Sixty-six percent of users are male with an average age of 41, despite severe pain being a condition more closely associated with older, female patients. In Denver, it is common to see young, 20-something able-bodied men flocking to medical marijuana centers Friday and Saturday nights to get their “medicine.”  Since outright legalization in 2012 for all persons 21 or older, Colorado has seen an explosion of medical marijuana patients between 18-20 years old.

Moreover, the long-term health implications from youth marijuana use are troubling. A longitudinal study found an association between weekly marijuana use by persons under the age of 18 and permanent decline in IQ.

You might think Florida won’t go as far as Colorado and Washington, but it will be one step closer.

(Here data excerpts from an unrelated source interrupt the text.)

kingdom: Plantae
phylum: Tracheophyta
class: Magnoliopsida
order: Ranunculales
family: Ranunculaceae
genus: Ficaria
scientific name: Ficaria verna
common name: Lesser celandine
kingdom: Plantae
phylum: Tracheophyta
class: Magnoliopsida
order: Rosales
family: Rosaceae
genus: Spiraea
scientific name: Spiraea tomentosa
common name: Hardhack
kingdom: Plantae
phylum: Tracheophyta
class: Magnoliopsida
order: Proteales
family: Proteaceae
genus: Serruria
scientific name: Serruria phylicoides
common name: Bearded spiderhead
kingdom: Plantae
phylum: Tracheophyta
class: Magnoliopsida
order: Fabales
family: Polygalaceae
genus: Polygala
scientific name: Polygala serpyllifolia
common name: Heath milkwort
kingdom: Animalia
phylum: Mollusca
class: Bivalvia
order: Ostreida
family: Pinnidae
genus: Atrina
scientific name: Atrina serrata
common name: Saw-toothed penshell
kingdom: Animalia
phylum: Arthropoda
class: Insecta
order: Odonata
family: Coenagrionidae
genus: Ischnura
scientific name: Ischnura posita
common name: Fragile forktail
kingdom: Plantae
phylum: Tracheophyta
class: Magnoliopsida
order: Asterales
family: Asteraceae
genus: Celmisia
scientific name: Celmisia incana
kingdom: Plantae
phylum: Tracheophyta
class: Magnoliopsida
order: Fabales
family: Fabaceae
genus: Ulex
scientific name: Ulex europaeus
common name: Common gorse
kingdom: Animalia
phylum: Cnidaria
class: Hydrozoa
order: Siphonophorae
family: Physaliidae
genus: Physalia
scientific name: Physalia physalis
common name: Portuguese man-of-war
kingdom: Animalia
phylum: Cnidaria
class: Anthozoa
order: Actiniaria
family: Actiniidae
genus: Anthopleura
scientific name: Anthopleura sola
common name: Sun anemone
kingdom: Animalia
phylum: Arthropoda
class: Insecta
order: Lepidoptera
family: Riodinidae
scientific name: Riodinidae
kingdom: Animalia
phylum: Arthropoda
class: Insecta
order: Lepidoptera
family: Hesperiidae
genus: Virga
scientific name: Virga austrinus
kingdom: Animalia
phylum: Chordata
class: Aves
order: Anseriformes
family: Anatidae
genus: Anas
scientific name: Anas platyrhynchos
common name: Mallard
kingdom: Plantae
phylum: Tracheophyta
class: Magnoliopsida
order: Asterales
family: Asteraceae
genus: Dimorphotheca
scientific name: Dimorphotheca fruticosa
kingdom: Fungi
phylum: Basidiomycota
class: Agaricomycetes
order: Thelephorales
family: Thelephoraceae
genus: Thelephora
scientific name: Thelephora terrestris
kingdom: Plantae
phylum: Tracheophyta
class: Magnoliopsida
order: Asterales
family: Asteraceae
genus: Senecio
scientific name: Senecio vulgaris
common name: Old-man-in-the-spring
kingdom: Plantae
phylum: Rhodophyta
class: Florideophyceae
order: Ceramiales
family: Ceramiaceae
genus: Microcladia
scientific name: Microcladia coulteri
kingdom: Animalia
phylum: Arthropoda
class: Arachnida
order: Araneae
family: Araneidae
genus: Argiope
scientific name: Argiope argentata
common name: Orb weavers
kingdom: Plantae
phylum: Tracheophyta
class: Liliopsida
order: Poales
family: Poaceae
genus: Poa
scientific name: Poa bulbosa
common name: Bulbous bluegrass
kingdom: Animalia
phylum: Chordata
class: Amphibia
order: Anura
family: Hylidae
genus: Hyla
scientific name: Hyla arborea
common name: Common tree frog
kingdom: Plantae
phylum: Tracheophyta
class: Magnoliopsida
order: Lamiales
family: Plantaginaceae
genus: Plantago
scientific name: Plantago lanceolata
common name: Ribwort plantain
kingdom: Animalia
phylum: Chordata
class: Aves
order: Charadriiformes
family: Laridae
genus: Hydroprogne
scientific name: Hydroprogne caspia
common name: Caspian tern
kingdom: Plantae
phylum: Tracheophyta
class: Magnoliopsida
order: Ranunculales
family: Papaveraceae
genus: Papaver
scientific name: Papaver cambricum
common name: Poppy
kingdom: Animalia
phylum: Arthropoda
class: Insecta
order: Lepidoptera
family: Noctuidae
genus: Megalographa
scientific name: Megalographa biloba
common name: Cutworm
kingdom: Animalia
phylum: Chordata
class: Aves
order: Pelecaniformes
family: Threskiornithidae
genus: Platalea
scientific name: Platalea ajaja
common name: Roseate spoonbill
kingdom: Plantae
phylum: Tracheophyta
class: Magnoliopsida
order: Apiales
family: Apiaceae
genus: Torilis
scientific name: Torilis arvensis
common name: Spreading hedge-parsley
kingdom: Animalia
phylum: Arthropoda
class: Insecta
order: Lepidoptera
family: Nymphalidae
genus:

Every state that passes medical marijuana laws believes they will be able to correct the errors of those who have paved the way. This has yet to be accomplished.

The Colorado experiment is failing our children, and so will Florida’s. Coloradans may not be able to go back in time, but you can stop yours before it starts.

Rachel O’Bryan is a Colorado resident and an attorney who spent 18 months serving at the request of Governor John Hickenlooper and the Colorado Department of Revenue to aid in the development of recreational marijuana legislation and regulation. She is a founding member of SMART Colorado, a citizen-led nonprofit that protects Colorado kids from the unintended negative consequences of legalizing marijuana for recreational use.